» **Task material**:
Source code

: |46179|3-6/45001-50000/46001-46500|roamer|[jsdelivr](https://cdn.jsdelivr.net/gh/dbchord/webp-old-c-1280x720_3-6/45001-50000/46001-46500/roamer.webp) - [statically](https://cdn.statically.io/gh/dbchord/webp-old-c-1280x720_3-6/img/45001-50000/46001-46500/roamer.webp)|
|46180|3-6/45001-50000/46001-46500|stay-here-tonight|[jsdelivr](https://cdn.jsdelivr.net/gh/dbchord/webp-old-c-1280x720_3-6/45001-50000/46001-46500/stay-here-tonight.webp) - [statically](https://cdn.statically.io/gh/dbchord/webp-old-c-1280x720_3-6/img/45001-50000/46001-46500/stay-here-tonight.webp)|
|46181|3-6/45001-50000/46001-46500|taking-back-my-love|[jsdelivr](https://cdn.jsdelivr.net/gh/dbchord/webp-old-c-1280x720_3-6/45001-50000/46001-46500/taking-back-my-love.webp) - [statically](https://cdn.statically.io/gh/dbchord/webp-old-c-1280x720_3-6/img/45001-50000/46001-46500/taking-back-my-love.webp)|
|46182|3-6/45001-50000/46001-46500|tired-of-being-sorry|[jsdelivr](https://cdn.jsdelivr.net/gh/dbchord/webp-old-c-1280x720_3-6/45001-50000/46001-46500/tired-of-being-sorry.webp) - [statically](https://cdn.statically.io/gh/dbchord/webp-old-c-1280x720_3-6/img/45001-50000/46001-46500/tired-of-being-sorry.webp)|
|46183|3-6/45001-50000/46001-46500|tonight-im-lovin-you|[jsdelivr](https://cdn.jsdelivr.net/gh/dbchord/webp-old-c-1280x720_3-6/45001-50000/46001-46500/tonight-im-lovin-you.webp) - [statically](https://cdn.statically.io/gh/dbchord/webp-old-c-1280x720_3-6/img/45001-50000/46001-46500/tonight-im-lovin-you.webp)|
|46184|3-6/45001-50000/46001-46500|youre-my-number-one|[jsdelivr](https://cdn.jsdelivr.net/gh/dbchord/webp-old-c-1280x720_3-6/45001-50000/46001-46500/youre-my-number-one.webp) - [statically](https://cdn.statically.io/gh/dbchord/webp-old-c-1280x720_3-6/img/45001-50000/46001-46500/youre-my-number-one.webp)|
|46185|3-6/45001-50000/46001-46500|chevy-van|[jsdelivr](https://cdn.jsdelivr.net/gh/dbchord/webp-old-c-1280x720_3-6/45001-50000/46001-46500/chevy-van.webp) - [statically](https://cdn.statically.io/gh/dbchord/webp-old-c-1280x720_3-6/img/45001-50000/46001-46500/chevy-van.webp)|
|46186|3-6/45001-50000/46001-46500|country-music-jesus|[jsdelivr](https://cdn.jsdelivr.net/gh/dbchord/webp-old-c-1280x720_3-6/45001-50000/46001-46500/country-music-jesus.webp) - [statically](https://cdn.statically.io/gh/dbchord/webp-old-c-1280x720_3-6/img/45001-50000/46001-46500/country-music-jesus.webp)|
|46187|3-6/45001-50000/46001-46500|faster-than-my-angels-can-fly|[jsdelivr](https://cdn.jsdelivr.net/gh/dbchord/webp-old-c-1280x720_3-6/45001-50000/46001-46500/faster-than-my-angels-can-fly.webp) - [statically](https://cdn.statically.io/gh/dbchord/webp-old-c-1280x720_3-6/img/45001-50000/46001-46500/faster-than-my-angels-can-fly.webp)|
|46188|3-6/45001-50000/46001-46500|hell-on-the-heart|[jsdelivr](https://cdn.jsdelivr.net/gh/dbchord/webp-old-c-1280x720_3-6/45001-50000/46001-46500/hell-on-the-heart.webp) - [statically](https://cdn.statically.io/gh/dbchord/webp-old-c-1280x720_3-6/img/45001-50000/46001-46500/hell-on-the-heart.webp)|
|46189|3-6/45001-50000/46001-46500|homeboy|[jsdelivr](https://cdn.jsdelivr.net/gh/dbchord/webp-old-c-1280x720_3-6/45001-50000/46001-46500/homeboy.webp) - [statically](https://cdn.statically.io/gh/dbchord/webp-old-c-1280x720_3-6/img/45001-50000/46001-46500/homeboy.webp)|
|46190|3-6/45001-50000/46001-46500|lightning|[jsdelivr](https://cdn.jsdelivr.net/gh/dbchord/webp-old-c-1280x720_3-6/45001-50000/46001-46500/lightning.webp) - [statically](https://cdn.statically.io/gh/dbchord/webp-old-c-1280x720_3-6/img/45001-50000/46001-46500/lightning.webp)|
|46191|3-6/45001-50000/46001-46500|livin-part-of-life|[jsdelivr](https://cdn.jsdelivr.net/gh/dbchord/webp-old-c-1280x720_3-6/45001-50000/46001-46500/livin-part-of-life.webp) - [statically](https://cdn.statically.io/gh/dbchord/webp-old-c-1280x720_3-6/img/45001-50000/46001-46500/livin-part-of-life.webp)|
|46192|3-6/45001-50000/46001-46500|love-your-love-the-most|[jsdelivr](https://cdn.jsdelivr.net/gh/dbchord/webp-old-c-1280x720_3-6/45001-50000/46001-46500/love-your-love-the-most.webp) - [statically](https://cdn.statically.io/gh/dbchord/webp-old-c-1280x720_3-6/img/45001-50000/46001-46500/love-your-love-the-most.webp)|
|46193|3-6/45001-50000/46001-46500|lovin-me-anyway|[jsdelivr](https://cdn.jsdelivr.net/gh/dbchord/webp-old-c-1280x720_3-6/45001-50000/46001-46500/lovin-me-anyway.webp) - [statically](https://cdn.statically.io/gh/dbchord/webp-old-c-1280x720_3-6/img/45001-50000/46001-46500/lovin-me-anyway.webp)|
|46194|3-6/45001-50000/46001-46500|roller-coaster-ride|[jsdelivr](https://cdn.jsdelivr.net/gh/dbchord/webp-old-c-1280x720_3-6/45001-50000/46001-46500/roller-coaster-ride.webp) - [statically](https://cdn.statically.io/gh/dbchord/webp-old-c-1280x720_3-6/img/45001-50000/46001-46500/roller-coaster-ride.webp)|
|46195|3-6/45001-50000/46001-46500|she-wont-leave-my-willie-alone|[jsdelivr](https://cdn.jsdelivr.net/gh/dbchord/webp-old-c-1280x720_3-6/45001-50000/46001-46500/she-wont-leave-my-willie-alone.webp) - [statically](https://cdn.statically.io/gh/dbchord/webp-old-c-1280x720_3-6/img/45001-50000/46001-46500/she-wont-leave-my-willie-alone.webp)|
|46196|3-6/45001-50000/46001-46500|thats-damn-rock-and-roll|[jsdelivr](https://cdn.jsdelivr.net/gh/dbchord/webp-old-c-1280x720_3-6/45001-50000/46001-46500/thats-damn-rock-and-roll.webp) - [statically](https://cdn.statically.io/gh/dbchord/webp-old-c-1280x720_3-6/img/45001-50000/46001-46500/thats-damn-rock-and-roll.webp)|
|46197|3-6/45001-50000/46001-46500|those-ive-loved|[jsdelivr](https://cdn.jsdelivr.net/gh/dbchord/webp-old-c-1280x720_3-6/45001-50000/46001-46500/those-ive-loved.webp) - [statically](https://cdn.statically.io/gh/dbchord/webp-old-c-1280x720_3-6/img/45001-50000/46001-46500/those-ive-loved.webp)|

» **Problem to solve**:
The data must be output in full, exactly as given.

» **Result of this task**:
Source code

: |46179|3-6/45001-50000/46001-46500|roamer|[jsdelivr](https://cdn.jsdelivr.net/gh/dbchord/webp-old-c-1280x720_3-6/45001-50000/46001-46500/roamer.webp) - [statically](https://cdn.statically.io/gh/dbchord/webp-old-c-1280x720_3-6/img/45001-50000/46001-46500/roamer.webp)|
|46180|3-6/45001-50000/46001-46500|stay-here-tonight|[jsdelivr](https://cdn.jsdelivr.net/gh/dbchord/webp-old-c-1280x720_3-6/45001-50000/46001-46500/stay-here-tonight.webp) - [statically](https://cdn.statically.io/gh/dbchord/webp-old-c-1280x720_3-6/img/45001-50000/46001-46500/stay-here-tonight.webp)|
|46181|3-6/45001-50000/46001-46500|taking-back-my-love|[jsdelivr](https://cdn.jsdelivr.net/gh/dbchord/webp-old-c-1280x720_3-6/45001-50000/46001-46500/taking-back-my-love.webp) - [statically](https://cdn.statically.io/gh/dbchord/webp-old-c-1280x720_3-6/img/45001-50000/46001-46500/taking-back-my-love.webp)|
|46182|3-6/45001-50000/46001-46500|tired-of-being-sorry|[jsdelivr](https://cdn.jsdelivr.net/gh/dbchord/webp-old-c-1280x720_3-6/45001-50000/46001-46500/tired-of-being-sorry.webp) - [statically](https://cdn.statically.io/gh/dbchord/webp-old-c-1280x720_3-6/img/45001-50000/46001-46500/tired-of-being-sorry.webp)|
|46183|3-6/45001-50000/46001-46500|tonight-im-lovin-you|[jsdelivr](https://cdn.jsdelivr.net/gh/dbchord/webp-old-c-1280x720_3-6/45001-50000/46001-46500/tonight-im-lovin-you.webp) - [statically](https://cdn.statically.io/gh/dbchord/webp-old-c-1280x720_3-6/img/45001-50000/46001-46500/tonight-im-lovin-you.webp)|
|46184|3-6/45001-50000/46001-46500|youre-my-number-one|[jsdelivr](https://cdn.jsdelivr.net/gh/dbchord/webp-old-c-1280x720_3-6/45001-50000/46001-46500/youre-my-number-one.webp) - [statically](https://cdn.statically.io/gh/dbchord/webp-old-c-1280x720_3-6/img/45001-50000/46001-46500/youre-my-number-one.webp)|
|46185|3-6/45001-50000/46001-46500|chevy-van|[jsdelivr](https://cdn.jsdelivr.net/gh/dbchord/webp-old-c-1280x720_3-6/45001-50000/46001-46500/chevy-van.webp) - [statically](https://cdn.statically.io/gh/dbchord/webp-old-c-1280x720_3-6/img/45001-50000/46001-46500/chevy-van.webp)|
|46186|3-6/45001-50000/46001-46500|country-music-jesus|[jsdelivr](https://cdn.jsdelivr.net/gh/dbchord/webp-old-c-1280x720_3-6/45001-50000/46001-46500/country-music-jesus.webp) - [statically](https://cdn.statically.io/gh/dbchord/webp-old-c-1280x720_3-6/img/45001-50000/46001-46500/country-music-jesus.webp)|
|46187|3-6/45001-50000/46001-46500|faster-than-my-angels-can-fly|[jsdelivr](https://cdn.jsdelivr.net/gh/dbchord/webp-old-c-1280x720_3-6/45001-50000/46001-46500/faster-than-my-angels-can-fly.webp) - [statically](https://cdn.statically.io/gh/dbchord/webp-old-c-1280x720_3-6/img/45001-50000/46001-46500/faster-than-my-angels-can-fly.webp)|
|46188|3-6/45001-50000/46001-46500|hell-on-the-heart|[jsdelivr](https://cdn.jsdelivr.net/gh/dbchord/webp-old-c-1280x720_3-6/45001-50000/46001-46500/hell-on-the-heart.webp) - [statically](https://cdn.statically.io/gh/dbchord/webp-old-c-1280x720_3-6/img/45001-50000/46001-46500/hell-on-the-heart.webp)|
|46189|3-6/45001-50000/46001-46500|homeboy|[jsdelivr](https://cdn.jsdelivr.net/gh/dbchord/webp-old-c-1280x720_3-6/45001-50000/46001-46500/homeboy.webp) - [statically](https://cdn.statically.io/gh/dbchord/webp-old-c-1280x720_3-6/img/45001-50000/46001-46500/homeboy.webp)|
|46190|3-6/45001-50000/46001-46500|lightning|[jsdelivr](https://cdn.jsdelivr.net/gh/dbchord/webp-old-c-1280x720_3-6/45001-50000/46001-46500/lightning.webp) - [statically](https://cdn.statically.io/gh/dbchord/webp-old-c-1280x720_3-6/img/45001-50000/46001-46500/lightning.webp)|
|46191|3-6/45001-50000/46001-46500|livin-part-of-life|[jsdelivr](https://cdn.jsdelivr.net/gh/dbchord/webp-old-c-1280x720_3-6/45001-50000/46001-46500/livin-part-of-life.webp) - [statically](https://cdn.statically.io/gh/dbchord/webp-old-c-1280x720_3-6/img/45001-50000/46001-46500/livin-part-of-life.webp)|
|46192|3-6/45001-50000/46001-46500|love-your-love-the-most|[jsdelivr](https://cdn.jsdelivr.net/gh/dbchord/webp-old-c-1280x720_3-6/45001-50000/46001-46500/love-your-love-the-most.webp) - [statically](https://cdn.statically.io/gh/dbchord/webp-old-c-1280x720_3-6/img/45001-50000/46001-46500/love-your-love-the-most.webp)|
|46193|3-6/45001-50000/46001-46500|lovin-me-anyway|[jsdelivr](https://cdn.jsdelivr.net/gh/dbchord/webp-old-c-1280x720_3-6/45001-50000/46001-46500/lovin-me-anyway.webp) - [statically](https://cdn.statically.io/gh/dbchord/webp-old-c-1280x720_3-6/img/45001-50000/46001-46500/lovin-me-anyway.webp)|
|46194|3-6/45001-50000/46001-46500|roller-coaster-ride|[jsdelivr](https://cdn.jsdelivr.net/gh/dbchord/webp-old-c-1280x720_3-6/45001-50000/46001-46500/roller-coaster-ride.webp) - [statically](https://cdn.statically.io/gh/dbchord/webp-old-c-1280x720_3-6/img/45001-50000/46001-46500/roller-coaster-ride.webp)|
|46195|3-6/45001-50000/46001-46500|she-wont-leave-my-willie-alone|[jsdelivr](https://cdn.jsdelivr.net/gh/dbchord/webp-old-c-1280x720_3-6/45001-50000/46001-46500/she-wont-leave-my-willie-alone.webp) - [statically](https://cdn.statically.io/gh/dbchord/webp-old-c-1280x720_3-6/img/45001-50000/46001-46500/she-wont-leave-my-willie-alone.webp)|
|46196|3-6/45001-50000/46001-46500|thats-damn-rock-and-roll|[jsdelivr](https://cdn.jsdelivr.net/gh/dbchord/webp-old-c-1280x720_3-6/45001-50000/46001-46500/thats-damn-rock-and-roll.webp) - [statically](https://cdn.statically.io/gh/dbchord/webp-old-c-1280x720_3-6/img/45001-50000/46001-46500/thats-damn-rock-and-roll.webp)|
|46197|3-6/45001-50000/46001-46500|those-ive-loved|[jsdelivr](https://cdn.jsdelivr.net/gh/dbchord/webp-old-c-1280x720_3-6/45001-50000/46001-46500/those-ive-loved.webp) - [statically](https://cdn.statically.io/gh/dbchord/webp-old-c-1280x720_3-6/img/45001-50000/46001-46500/those-ive-loved.webp)|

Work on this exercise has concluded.